Il prof perenne assente e il dottorato online a Malta
L’uomo, che ha già usufruito della 104, chiede ora all’istituto altri 3 anni di aspettativa pagata
Per dodici mesi il suo posto è già stato rimpiazzato da un supplente Il dirigente ha negato l’aspettativa pagata ma è probabile che tutto finirà in tribunale
Si è presentato a scuola solo un giorno. L’anno scorso. Era l’1 settembre del 2016. Un viaggio avanti e indietro dalla propria regione fino a Casalecchio di Reno per assicurarsi il posto fisso al Salvemini e poi usufruire immediatamente della legge 104 per assistere un parente malato vicino a casa. Suo diritto. La legge glielo consente. Per tutto l’anno scorso il docente titolare della cattedra non si è visto.
Quest’anno, a pochi giorni dall’inizio della scuola, sul tavolo della presidenza del Salvemini dallo stesso docente arriva un’altra richiesta: l’aspettativa di tre anni, pagata, per fare un dottorato di ricerca. Il dottorato di ricerca non dell’Ateneo di Bologna o di un’altra università «tradizionale», bensì di un’università telematica con sede a Malta. Insomma, per fare questo dottorato via web il professore ha chiesto alla scuola dove è stato assunto di avere lo stipendio per tre anni e di non insegnare. Anche questo lo consente la legge. E gli consente anche di chiedere lo stipendio, se il dottorato di ricerca è senza borsa. Siccome per fare un dottorato di ricerca in un’università telematica straniera bisogna ovviamente pagare e non sono previste borse, il docente ha legittimamente chiesto di assentarsi dal Salvemini tutti e tre gli anni del dottorato con tanto di stipendio.
A quel punto, però, appellandosi a una normativa del 2010 introdotta dalla ministra Gelmini, in base alla quale l’aspettativa viene concessa previa verifica della compatibilità con le esigenze di servizio dell’amministrazione, il preside del Salvemini, Carlo Braga, ha risposto al docente in maniera negativa. «Ho opposto diniego — dice — alla richiesta di aspettativa, facendo una valutazione complessiva della situazione». Il dirigente si aspetta già un ricorso da parte del professore in questione e a questo punto è abbastanza scontato che la vicenda finirà davanti a un giudice.

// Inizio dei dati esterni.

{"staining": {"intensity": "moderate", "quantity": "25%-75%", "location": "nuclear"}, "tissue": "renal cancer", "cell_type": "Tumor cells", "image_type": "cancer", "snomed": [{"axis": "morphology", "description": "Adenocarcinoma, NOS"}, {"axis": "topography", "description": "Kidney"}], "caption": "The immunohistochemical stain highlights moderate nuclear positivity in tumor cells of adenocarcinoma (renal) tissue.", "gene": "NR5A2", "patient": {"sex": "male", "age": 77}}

E non è certo l’unico caso di questo tipo. Di storie così ce ne sono in tutte le scuole. «So di alcuni colleghi che vivono vicende simili alla mia». Vicende legate alla mobilità e a leggi che, in molte loro pieghe, in realtà consentono di muoversi in questa direzione a chi, forse, non è troppo motivato a entrare in una classe e a confrontarsi con i ragazzi. Quindi: si ricorre ai supplenti, che devono aspettare fino all’ultimo di sapere se potranno avere una cattedra e uno stipendio. Con un conseguente risultato anche per gli studenti, i veri protagonisti della scuola, che ogni anno si ritrovano in mano a professori diversi, ciascuno con la propria storia, il proprio metodo di lavoro, il proprio approccio umano e didattico. Si riparte ogni anno daccapo. Ma intanto c’è un docente — formalmente il loro — che, stando dentro i confini della legge, continua a non insegnare.